Attempts have been made to lower the viscosity of high viscosity fluids by deploying heaters, in the form of heat trace tape and coil elements, in the wellbore. Such prior heater solutions, however, can have limited applications, require expensive secondary power cabling, and are prone to damage due to thermal cycling and corrosive environments. Oversized pumps and motors also have been used to pump such fluids. This solution, however, is less cost efficient, as the larger pumps and motors are substantially more expensive, require higher cost power cable and incur greater electric utility costs.
Other attempts have been made to inject well fluid with lower viscosity fluids or steam from a secondary and independent supply. The injection approach, while functional, requires an expensive supply source and tubing for directing the injected fluids. Such injection systems require regular maintenance and make the installation and support complex and expensive. Also, steam injection causes an increase in the gas-to-liquid ratio, thereby reducing the overall pumping system efficiency and potentially causing gas lock in the pump.
With respect to high gas-to-liquid ratio well fluids, problems include failure of the pumping system or at least a significant decrease in the overall efficiency of the pumping system. Prior solutions have included installation of commercially available rotary gas separators. While such gas separators are generally effective, they add cost to the system and have limited efficiency.
Other attempts have been made to locate the pumping equipment below the wellbore fluid inlet for the reservoir, e.g. wellbore casing perforations.
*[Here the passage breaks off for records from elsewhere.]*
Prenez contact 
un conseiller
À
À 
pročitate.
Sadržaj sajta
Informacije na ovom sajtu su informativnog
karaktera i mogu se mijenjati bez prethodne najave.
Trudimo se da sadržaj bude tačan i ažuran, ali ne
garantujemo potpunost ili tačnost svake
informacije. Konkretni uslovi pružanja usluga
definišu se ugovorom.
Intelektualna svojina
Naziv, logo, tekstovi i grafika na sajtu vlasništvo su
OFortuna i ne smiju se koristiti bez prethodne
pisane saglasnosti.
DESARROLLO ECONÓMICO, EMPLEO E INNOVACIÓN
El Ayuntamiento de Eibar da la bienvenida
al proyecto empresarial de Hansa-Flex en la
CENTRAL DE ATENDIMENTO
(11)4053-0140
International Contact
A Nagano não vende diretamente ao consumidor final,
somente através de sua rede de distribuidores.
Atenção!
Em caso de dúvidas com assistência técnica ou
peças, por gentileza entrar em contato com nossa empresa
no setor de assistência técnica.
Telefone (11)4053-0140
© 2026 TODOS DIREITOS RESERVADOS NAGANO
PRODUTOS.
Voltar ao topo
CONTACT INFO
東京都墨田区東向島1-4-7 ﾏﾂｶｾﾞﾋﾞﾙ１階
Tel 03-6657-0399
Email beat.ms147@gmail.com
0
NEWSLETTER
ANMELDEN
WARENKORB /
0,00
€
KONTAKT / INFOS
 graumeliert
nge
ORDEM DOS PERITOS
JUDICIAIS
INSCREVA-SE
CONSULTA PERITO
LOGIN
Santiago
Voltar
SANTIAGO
While locating the equipment below the reservoir inlet has been effective for allowing a portion of the free gas to naturally vent to a location above the reservoir, a problem with this approach is that it can result in an inadequate flow rate past the motor, thereby causing excessive motor heating and resultant failures. Although excessive motor heating has been addressed in these applications through secondary solutions, such as flow diverting shrouds and recirculation systems, such secondary solutions are designed to cool the motor and are not intended to lower the gas-to-liquid ratio.
There is an increased need to provide enhanced and hybrid solutions to the problems of high viscosity and high gas-to-liquid ratios in wellbore fluids to facilitate production from otherwise marginal reservoirs.